In my current situation, I am in the ongoing process of kicking off a non-profit program, growing my ability and project output as a musician, keeping an actual budget, try to change the world, and being a consistent blogger.

The journey to kick-start new life ventures or add a new component to our already jam-packed daily schedule is and will always be uncomfortable. It wouldn’t be a change if it wasn’t uncomfortable.

Our true character is revealed when what brings comfort is challenged, changed, or collapses.

How do you respond to change? Do you avoid the alterations or accept the ambiguity?

I find myself seemingly “wanting” to change but in a constant battle against complacency.

Every night when I go to bed, I get on my knees and pray to God. At this same time, I reflect on my day and ask myself, “Did I accomplish what I set out to accomplish today? Could I confidently say that I made a difference with my life today? Was my day filled with victories or marred with struggles?”

Too many times my answer to those questions is “no.” My feeling of a lack of fulfillment is backed by asking myself, “Why can’t I follow through with my personal commitments? When will I finally stop struggling with (insert personal struggle)? How can my days be filled with execution and not stained with excuses?”

Above all, I have come to realize that the problem rests not in me “wanting” to change, but in my lack of “needing” the change to occur in my life. Until we realize that change is necessary and needed, we will be left in the endless, comfortable state of complacency; hence we won’t change.

I am immediately reminded of the Biblical parable in the book of John, chapter five, beginning in verse one:

Jesus arrives to Jerusalem for one of the Jewish Festivals. There is a pool in the city at which “a great number of disabled people used to lie—the blind, the lame, the paralyzed.” One invalid, in particular, had been there for 38 years! Jesus approached him and simply asked, “do you want to get well?” The invalid responds with reasons (as known as excuses) for his inability (for 38 years, mind you) to get down to the water when it is stirred, justifying his lack of action and unchanged state.

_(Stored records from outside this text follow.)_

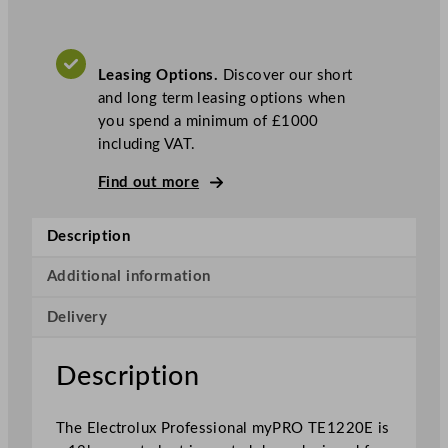
x
P
r
Leasing Options.
Discover our short
o
and long term leasing options when
f
you spend a minimum of £1000
e
including VAT.
s
s
Find out more
i
o
Description
n
a
Additional information
l
m
Delivery
y
P
Description
R
O
X
The Electrolux Professional myPRO TE1220E is
L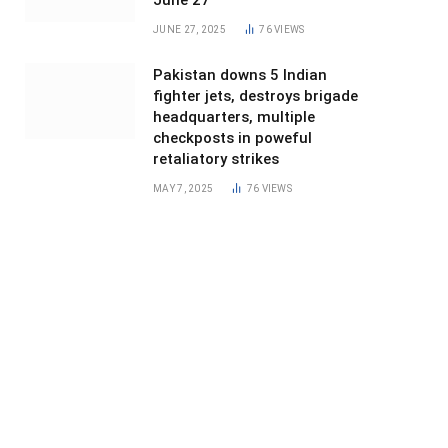
June 27
JUNE 27, 2025
76
VIEWS
Pakistan downs 5 Indian
fighter jets, destroys brigade
headquarters, multiple
checkposts in poweful
retaliatory strikes
MAY 7, 2025
76
VIEWS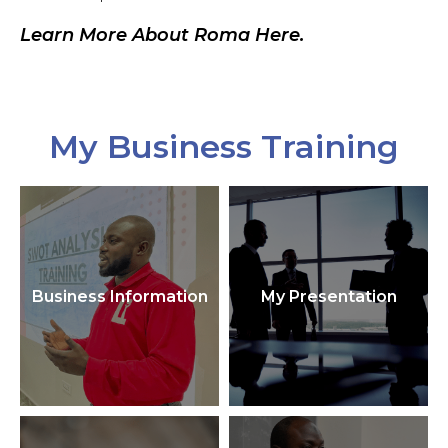
Learn More About Roma Here.
My Business Training
Business Information
My Presentation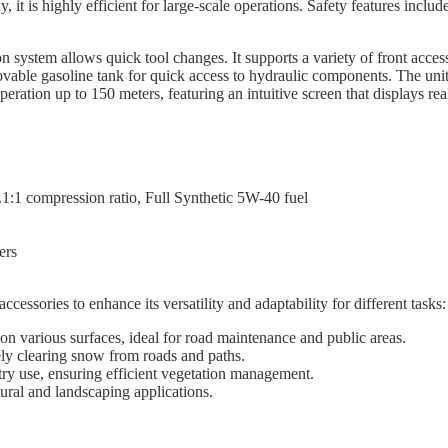
 it is highly efficient for large-scale operations. Safety features includ
n system allows quick tool changes. It supports a variety of front acces
able gasoline tank for quick access to hydraulic components. The unit is
eration up to 150 meters, featuring an intuitive screen that displays rea
:1 compression ratio, Full Synthetic 5W-40 fuel
ers
ssories to enhance its versatility and adaptability for different tasks:
n various surfaces, ideal for road maintenance and public areas.
ly clearing snow from roads and paths.
ry use, ensuring efficient vegetation management.
tural and landscaping applications.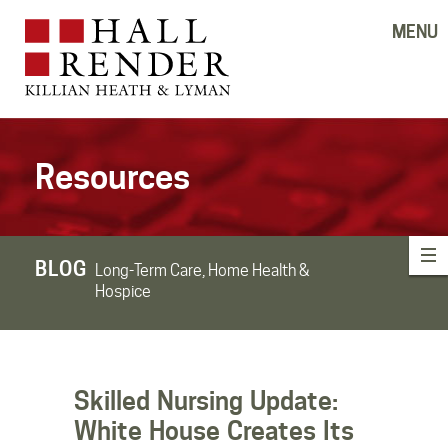
MENU
Resources
BLOG
Long-Term Care, Home Health &
Hospice
Skilled Nursing Update:
White House Creates Its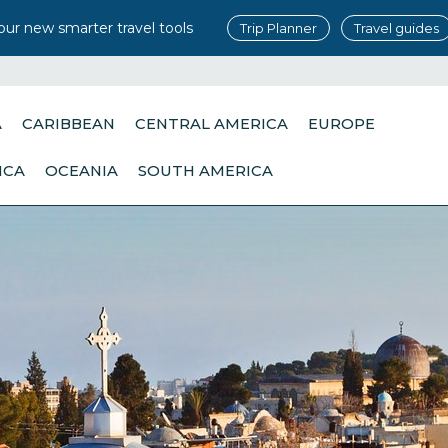
our new smarter travel tools
Trip Planner
Travel guides
A
CARIBBEAN
CENTRAL AMERICA
EUROPE
ICA
OCEANIA
SOUTH AMERICA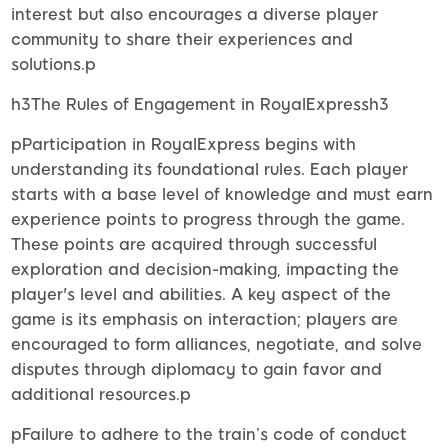
interest but also encourages a diverse player
community to share their experiences and
solutions.p
h3The Rules of Engagement in RoyalExpressh3
pParticipation in RoyalExpress begins with
understanding its foundational rules. Each player
starts with a base level of knowledge and must earn
experience points to progress through the game.
These points are acquired through successful
exploration and decision-making, impacting the
player's level and abilities. A key aspect of the
game is its emphasis on interaction; players are
encouraged to form alliances, negotiate, and solve
disputes through diplomacy to gain favor and
additional resources.p
pFailure to adhere to the train’s code of conduct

Jesus simply responds, “Get up! Pick up your mat and walk!” At once the man is cured; he picks up his mat and walks. It was that easy for the man! For 38 years, he had been waiting, “wanting” for his life situation to change for the better but he was held back by excuses, doubt, a lack of faith (in Jesus of course, but also in himself).

What is holding you back?

Most of us avoid change due to our excuses, doubt, unwillingness to take action, and are then left just like the invalid waiting at the healing pool; unfulfilled and “okay,” due to our personal justification of our debilitating state.

We can change.

Regardless of the number of years you have been struggling with whatever it is, change is one perseverance away.

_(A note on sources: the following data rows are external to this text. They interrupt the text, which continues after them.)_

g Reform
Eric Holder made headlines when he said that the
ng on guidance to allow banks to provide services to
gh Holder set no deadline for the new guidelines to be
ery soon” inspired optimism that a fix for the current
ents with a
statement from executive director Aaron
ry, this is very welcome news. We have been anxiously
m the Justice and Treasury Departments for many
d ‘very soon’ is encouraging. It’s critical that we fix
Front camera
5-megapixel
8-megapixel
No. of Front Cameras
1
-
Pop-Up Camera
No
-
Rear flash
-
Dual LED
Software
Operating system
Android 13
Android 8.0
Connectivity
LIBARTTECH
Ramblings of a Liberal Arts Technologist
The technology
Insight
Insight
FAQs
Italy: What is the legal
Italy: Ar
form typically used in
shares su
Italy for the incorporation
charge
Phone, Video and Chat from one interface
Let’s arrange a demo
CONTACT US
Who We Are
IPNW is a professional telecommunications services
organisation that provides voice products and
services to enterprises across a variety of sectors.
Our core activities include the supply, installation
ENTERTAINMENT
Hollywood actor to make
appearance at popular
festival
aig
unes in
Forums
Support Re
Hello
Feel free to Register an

That being said, the action that it takes to start this process comes from what you personally believe about yourself and your current situation. In order to change, you must believe that you need to change and that you can change!

True belief spawns action. For example, when people quote John 3:16 (“For God so loved the world…whoever believes in him will be saved”), most will infer that the “belief” that is being referred to is an intellectual belief in Jesus.

False! (Even the demons “believe” in one God (James 2:19)) This then means that true belief in Jesus will result in obedience to His teaching (the Bible). Again, true belief spawns action.

What do you believe about yourself?

For Christians and non-Christians alike, Jesus is always here, asking “do you want to get well?” Jesus can heal our life’s “paralysis.” He is the solution to the change that we seek.

In a strictly “secular” sense, whatever new beginning you are looking to have, it can happen. But this new beginning will only come from a daily, personal decision to discard the old and develop the new.

New beginnings only come to those who are willing to surrender the current mediocrity and fight for the coming masterpiece.

The invalid waited 38 years to do something about his life. How long have you been waiting?

Pick up your mat and walk. A greater life awaits.